By Jeffrey Sachs
The debate about foreign aid has become farcical. The big opponents of aid today are Dambisa Moyo, an African-born economist who reportedly received scholarships so that she could go to Harvard and Oxford but sees nothing wrong with denying $10 in aid to an African child for an anti-malaria bed net. Her colleague in opposing aid, Bill Easterly, received large-scale government support from the National Science Foundation for his own graduate training.
I certainly don't begrudge any of them the help that they got. Far from it. I believe in this kind of help. And I'd find Moyo's views cruel and mistaken even [if] she did not get the scholarships that have been reported (Easterly mentioned his receipt of NSF support in the same book in which he denounces aid). I begrudge them trying to pull up the ladder for those still left behind. Before peddling their simplistic concoction of free markets and self-help, they and we should think about the realities of life, in which all of us need help at some time or other and in countless ways, and even more importantly we should think about the life-and-death consequences for impoverished people who are denied that help.
Nine million children die each year of extreme poverty and disease conditions which are almost all preventable or treatable or both. Impoverished countries, with impoverished governments, can't solve these problems on their own. Yet with help they can. The Global Fund to Fight AIDS, TB, and Malaria, and the Global Alliance on Vaccines and Immunizations are both saving lives by the millions, and at remarkably low cost. Goldman Sachs, Ms. Moyo's former employer, gives out more in annual bonuses to its workers than the entire rich world gives to the Global Fund each year to help save the lives of poor children. And when Goldman Sachs got into financial trouble it got bailed-out by the US Government. Rich people have an uncanny ability to oppose aid for everybody but themselves.
Recently Paul Kagame, President of Rwanda, wrote an op-ed for the Financial Times praising Moyo's fresh thinking. This is extraordinary. His government has depended on aid for more than a decade. Nearly half the budget revenues currently come from aid. Rwanda currently imports around $800 million of merchandise each year, but only earns $250 million or so in exports. So how does it do it? Aid, of course, helped to pay for around $450 million of the imports. Without foreign aid, Rwanda's pathbreaking public health successes and strong current economic growth would collapse. Kagame's op-ed did not help FT readers to understand this.
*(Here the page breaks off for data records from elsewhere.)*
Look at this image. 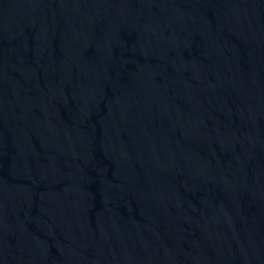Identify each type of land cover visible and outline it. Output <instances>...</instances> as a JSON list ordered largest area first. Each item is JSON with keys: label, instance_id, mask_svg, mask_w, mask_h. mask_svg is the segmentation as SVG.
Segmentation results:
<instances>
[{"label": "water", "instance_id": "obj_1", "mask_svg": "<svg viewBox=\"0 0 264 264\" xmlns=\"http://www.w3.org/2000/svg\"><path fill=\"white\" fill-rule=\"evenodd\" d=\"M0 264H264V0H0Z\"/></svg>", "mask_w": 264, "mask_h": 264}]
</instances>
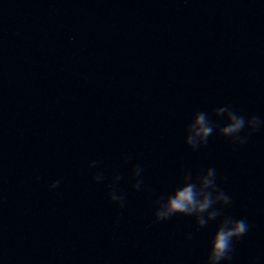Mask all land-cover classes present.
Instances as JSON below:
<instances>
[{
	"label": "water",
	"instance_id": "1",
	"mask_svg": "<svg viewBox=\"0 0 264 264\" xmlns=\"http://www.w3.org/2000/svg\"><path fill=\"white\" fill-rule=\"evenodd\" d=\"M225 105L264 119V0H0V264H203L219 220L152 201L207 167L251 225L231 264H264V127L184 143Z\"/></svg>",
	"mask_w": 264,
	"mask_h": 264
},
{
	"label": "clouds",
	"instance_id": "2",
	"mask_svg": "<svg viewBox=\"0 0 264 264\" xmlns=\"http://www.w3.org/2000/svg\"><path fill=\"white\" fill-rule=\"evenodd\" d=\"M211 116L222 118L225 123L218 126L209 113L200 111L194 113L187 124L184 143L193 151L206 145L208 137L214 131L228 139L231 144L240 146L246 144L252 134L264 127V119L261 117L257 115L245 117L228 105L215 108ZM92 167H95V162L89 164V168ZM143 171L140 165H135L131 169L132 178L135 180L132 188L136 191L147 190L142 188L144 181L140 177ZM92 179L98 183L103 179V174L96 173ZM120 179V176H115L113 182L116 183ZM60 184L61 180H56L49 188L56 189ZM108 199L121 208L125 206V198L116 189L109 192ZM231 204V196L217 184V171L214 167L201 169L195 174L190 169H185L179 186L168 194L158 195L152 201L154 217L152 223L166 221L179 214L194 218L196 228L199 230L210 222L219 220L216 231L209 240L203 264H231L235 241L245 236L251 228L244 218L234 219L232 216L224 215L223 209L230 207ZM185 238L191 239L192 234H187ZM249 264H260V258H252Z\"/></svg>",
	"mask_w": 264,
	"mask_h": 264
}]
</instances>
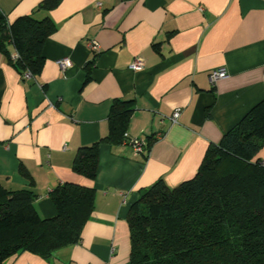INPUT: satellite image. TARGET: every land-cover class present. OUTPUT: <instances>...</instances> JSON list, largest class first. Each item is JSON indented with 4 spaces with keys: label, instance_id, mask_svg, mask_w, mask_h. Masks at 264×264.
Segmentation results:
<instances>
[{
    "label": "crops",
    "instance_id": "crops-1",
    "mask_svg": "<svg viewBox=\"0 0 264 264\" xmlns=\"http://www.w3.org/2000/svg\"><path fill=\"white\" fill-rule=\"evenodd\" d=\"M41 1L0 0V10L12 23ZM49 15L56 29L36 77L0 49V181L34 189L42 218L56 215L51 192L64 182L95 188L94 210L78 243L7 264H130L132 203L159 179L174 187L193 177L208 146L264 99V0H62ZM137 56L145 66L132 70ZM65 57L72 66L62 70ZM220 67L228 76L213 84ZM117 98L133 100L126 132L150 147L103 141L88 179L73 169L76 153L107 136Z\"/></svg>",
    "mask_w": 264,
    "mask_h": 264
},
{
    "label": "trees",
    "instance_id": "trees-1",
    "mask_svg": "<svg viewBox=\"0 0 264 264\" xmlns=\"http://www.w3.org/2000/svg\"><path fill=\"white\" fill-rule=\"evenodd\" d=\"M61 1L42 0L12 23L0 10V49L23 78L26 72L36 77L44 66V45L56 29L49 12ZM37 11L47 15L38 18ZM133 111V100L113 101L107 136L78 149L76 173L96 178L100 144L123 142ZM263 147L264 99L208 146L193 177L174 187L159 179L132 203L130 264H264ZM94 195L84 183H61L51 192L56 215L42 218L34 189L12 190L0 181V264L25 251L48 258L78 243Z\"/></svg>",
    "mask_w": 264,
    "mask_h": 264
},
{
    "label": "built area",
    "instance_id": "built-area-1",
    "mask_svg": "<svg viewBox=\"0 0 264 264\" xmlns=\"http://www.w3.org/2000/svg\"><path fill=\"white\" fill-rule=\"evenodd\" d=\"M87 45L92 51H95V52L96 51L98 52V50L100 49L99 42L97 40H94V39L89 40L87 42ZM18 55L19 54L16 51L12 53V56L14 58L17 57ZM58 64L62 70H66L70 66H72V60L69 57L61 58L58 60ZM144 66H145V59L141 56H137V57H135L134 61L130 65V68L132 70H140V69L144 68ZM227 76H228V71L224 67L216 68V69L212 70V72L210 74L211 81L213 84H215L217 81H219L222 78H226ZM24 77L30 78V77H32V74L30 72H26ZM181 112H182L181 107L174 109L172 116H171V118L174 122L178 121V118L181 115ZM123 142L129 143L130 145H132L135 152H137V153L146 152V150H147V145H148L147 140H145L143 138L132 137V136H130V134L128 132H125Z\"/></svg>",
    "mask_w": 264,
    "mask_h": 264
},
{
    "label": "rangeland",
    "instance_id": "rangeland-1",
    "mask_svg": "<svg viewBox=\"0 0 264 264\" xmlns=\"http://www.w3.org/2000/svg\"><path fill=\"white\" fill-rule=\"evenodd\" d=\"M258 156L264 157V147L259 151Z\"/></svg>",
    "mask_w": 264,
    "mask_h": 264
}]
</instances>
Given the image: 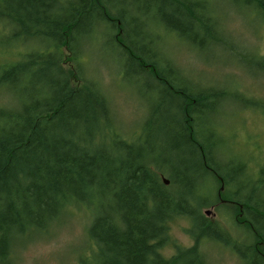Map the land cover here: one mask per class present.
<instances>
[{
    "label": "trees",
    "instance_id": "obj_1",
    "mask_svg": "<svg viewBox=\"0 0 264 264\" xmlns=\"http://www.w3.org/2000/svg\"><path fill=\"white\" fill-rule=\"evenodd\" d=\"M217 1L0 0V52L20 47L17 59L0 57V264H11L17 247L70 207L89 213L91 264H207L196 245L160 253L165 222L177 215L192 219L195 235L264 264V169L253 178L244 160L224 158L207 120L230 92L192 88L161 50L165 34L195 48L221 46L225 12ZM221 3L236 13L239 4L251 7L264 22V0ZM100 40L115 75L154 80L158 102L136 137L120 132L100 75L81 57ZM257 64L264 74V57ZM245 105L264 113L261 102ZM196 177L205 178L207 194ZM211 177L220 182L217 195L238 206L248 244L197 212L212 201Z\"/></svg>",
    "mask_w": 264,
    "mask_h": 264
},
{
    "label": "rangeland",
    "instance_id": "obj_2",
    "mask_svg": "<svg viewBox=\"0 0 264 264\" xmlns=\"http://www.w3.org/2000/svg\"><path fill=\"white\" fill-rule=\"evenodd\" d=\"M221 4V0L214 3L217 12L221 9L225 12L221 24L226 41H222L221 46L214 42L206 48H195L171 34H165L161 50L192 88L219 87L230 92L220 102L218 110L207 116V120L215 122L214 138L218 150L222 155L225 154L224 158L233 163H239V159L244 160L247 167L257 172L253 176L256 178L260 176L257 168L262 166L264 169V113L258 107L246 106L245 103L246 100H254L264 105V74L257 64L259 58L264 57V22L253 16L254 9L251 7L239 4L238 9L241 11L236 13L233 11L237 7L227 5V8ZM100 41L95 45L101 43L97 49H86L81 57L88 61L87 65H91L90 73L100 75L120 125V132L129 138L136 137L141 133L147 107L158 102L157 89L152 88L154 80L150 73L147 74L148 83L136 78L134 74L123 78L115 75L109 46ZM18 47L6 48L7 54L10 53L9 49L14 52L11 56L0 52V57L4 56L1 59H17ZM64 53L67 52L64 50ZM115 58L113 56L112 59ZM241 99L246 100L241 103ZM161 117L165 119L164 112H161ZM205 184L204 177H196L195 187L202 195L209 192ZM210 184L214 191V196L209 195L212 201L196 208L197 212L206 223L214 224L227 231L235 240L240 242L241 239L243 244H248L249 236L239 232L243 222L237 215L238 206L229 202L222 193L217 195L220 186L218 179L211 177ZM248 188L247 184L244 192ZM206 210H209L208 214H205ZM88 221L86 208L70 207L55 224L17 247L11 264H91L96 245L87 234ZM165 223V239L159 248L165 257L174 255L178 248L187 249L196 245L207 264H251L248 256L241 259L223 243L192 233L193 221L188 216H171Z\"/></svg>",
    "mask_w": 264,
    "mask_h": 264
},
{
    "label": "water",
    "instance_id": "obj_3",
    "mask_svg": "<svg viewBox=\"0 0 264 264\" xmlns=\"http://www.w3.org/2000/svg\"><path fill=\"white\" fill-rule=\"evenodd\" d=\"M162 180H163V182H164L165 184L168 183V179H166V178L163 177V176H162ZM208 213H209V210H206V211H205V214H208Z\"/></svg>",
    "mask_w": 264,
    "mask_h": 264
}]
</instances>
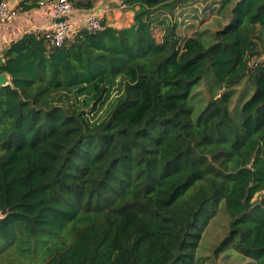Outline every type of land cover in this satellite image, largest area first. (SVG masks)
Segmentation results:
<instances>
[{
    "label": "trees",
    "instance_id": "trees-1",
    "mask_svg": "<svg viewBox=\"0 0 264 264\" xmlns=\"http://www.w3.org/2000/svg\"><path fill=\"white\" fill-rule=\"evenodd\" d=\"M189 1L120 0L131 26L103 19L57 47L28 32L0 57L11 77L0 86V239L15 240L16 264H195L224 207L219 248L264 264V62L250 65L264 54V0H237L210 45L190 32L197 18L175 16ZM209 70L223 92L194 118L190 98ZM247 76L252 94L233 112Z\"/></svg>",
    "mask_w": 264,
    "mask_h": 264
},
{
    "label": "rangeland",
    "instance_id": "rangeland-1",
    "mask_svg": "<svg viewBox=\"0 0 264 264\" xmlns=\"http://www.w3.org/2000/svg\"><path fill=\"white\" fill-rule=\"evenodd\" d=\"M205 1L206 0H193L183 5H177L175 7L174 13L176 17H181L182 21L185 22L186 20L189 21L190 17L197 18L198 21L195 20L194 27L191 28L190 32H193L196 28H199V31L206 39H204L206 44L210 45L209 43H211L215 32L228 23L231 9L233 8L237 0H233L227 7H224V9L221 10L220 13H215L211 17L212 19L209 22L202 24L199 21L201 19L203 20L207 16V14L209 16L213 12H208V8H214L213 5L215 4V2H217L216 5H218V7H221L223 0H208V2ZM260 47L262 48L263 45L261 44ZM205 76L206 77L195 88L190 98V103L194 107V118L198 117L200 112L208 103L211 95H217L223 92L221 90H213L211 84L212 81H214L215 77L212 70H209ZM232 89L234 90V97L232 100L231 108L233 109V112L240 113L242 109L241 101L245 98H248L252 94V81L247 76L241 81L239 85H236ZM119 93L120 87L116 85L112 89V96L110 97L109 101L98 112L99 116L104 117L107 115L111 101L116 98ZM262 194H264V192ZM258 197L260 196L258 195L256 198ZM230 220L231 217L225 207L221 208L215 216L209 219L202 231V237L197 249L195 264H254V262L250 258H247L240 254L232 247V245L224 248H219L221 247V244L229 231ZM6 243L12 244L8 245L5 249H2L5 245H7ZM15 252L16 242L14 239H12V236L3 237L0 239L1 260L9 264H16V260L21 261V258L16 255ZM37 262L38 261H35L34 263Z\"/></svg>",
    "mask_w": 264,
    "mask_h": 264
},
{
    "label": "crops",
    "instance_id": "crops-1",
    "mask_svg": "<svg viewBox=\"0 0 264 264\" xmlns=\"http://www.w3.org/2000/svg\"><path fill=\"white\" fill-rule=\"evenodd\" d=\"M21 0H11L12 6L18 7ZM94 8L76 9L71 19L79 28H83V18L87 12L99 14L109 25L117 28L131 26L134 23V10L122 5L120 0H93ZM51 0H41L40 6L28 11H18L15 18L0 25V57L6 52L11 42L20 39L28 32L42 33L54 29L58 20L54 17Z\"/></svg>",
    "mask_w": 264,
    "mask_h": 264
},
{
    "label": "built area",
    "instance_id": "built-area-1",
    "mask_svg": "<svg viewBox=\"0 0 264 264\" xmlns=\"http://www.w3.org/2000/svg\"><path fill=\"white\" fill-rule=\"evenodd\" d=\"M50 5L56 19L68 17L65 20L57 22L54 29L44 32L50 46L57 47L63 45V43L76 33L79 28L71 19V15L75 11L74 4L71 0H51ZM16 13L17 10L12 6L11 0H2L0 2V25L12 21L15 18ZM102 20L103 18L97 13L87 12L83 18V27H87L88 30L102 29L104 27ZM263 62L264 54L253 58L250 61V65L254 66Z\"/></svg>",
    "mask_w": 264,
    "mask_h": 264
},
{
    "label": "water",
    "instance_id": "water-1",
    "mask_svg": "<svg viewBox=\"0 0 264 264\" xmlns=\"http://www.w3.org/2000/svg\"><path fill=\"white\" fill-rule=\"evenodd\" d=\"M68 17H62L57 19L58 21H62L67 19ZM83 31H88L87 27L82 28ZM11 82V77L7 72H0V86L7 85ZM0 218H1V213H0Z\"/></svg>",
    "mask_w": 264,
    "mask_h": 264
}]
</instances>
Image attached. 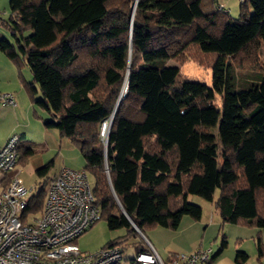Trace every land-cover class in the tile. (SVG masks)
Segmentation results:
<instances>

Americans are predisposed to like the anti-aid message. They believe that the poor have only themselves (or perhaps their governments) to blame. They overestimate the actual aid from the US by around thirty times, so they imagine that vast sums are flowing to Africa that are then squandered. Many believe, typically in private, that by saving African children we would be creating a population explosion, so better to let the kids die now rather than grow up hungry. (I'm asked about this constantly, usually in whispers, after lectures). They don't understand the most basic point of worldwide experience: when children survive rather than die in large numbers, households choose to have many fewer children, in fact more than compensating for the decline in child mortality. Africa's high child mortality is ironically a core reason why Africa's population is continuing to soar rather than stabilize as in other parts of the world.
Of course, most Americans know little about the many crucially successful aid efforts, because Moyo, Easterly, and others lump all kinds of programs - the good and the bad - into one big undifferentiated mass, rather than helping people to understand what is working and how it can be expanded, and what is not working, and should therefore be cut back. Nor do Americans hear that many poor countries graduate from the need for aid over time, precisely because aid programs help to spur economic growth and successfully prepare countries to tackle future priorities. US aid to India for increased food production in the 1960s paved the way for India's growth takeoff afterwards. There are countless other examples in which countries have benefited from aid and then graduated, including Korea, Malaysia, Taiwan, Israel, and others. Egypt is on that path today, and Rwanda, Tanzania, Ghana, and others will be as well if both donors and recipients carry forward with a sensible assistance strategies.
Here are some of the most effective kinds of aid efforts: support for peasant farmers to help them grow more food, childhood vaccines, malaria control with bed nets and medicines, de-worming, mid-day school meals, training and salaries for community health workers, all-weather roads, electricity supplies, safe drinking water, treadle pumps for small-scale irrigation, directly observed therapy for tuberculosis, antiretroviral medicines for AIDS sufferers, clean low-cost cook stoves to prevent respiratory disease of young children. Shipment of food from the US is a kind of aid that should be cut back, with more attention on growing local food in Africa.
Out of every $100 of US national income, our government currently provides the grand sum of 5 cents in aid to all of Africa. Out of that same $100, we have found around $10 for the stimulus package and bank bailouts and another $5 for the military. It is not wonderful that what has caught the public's eye are proposals to cut today's 5 cents to 4 or 3 cents or perhaps zero.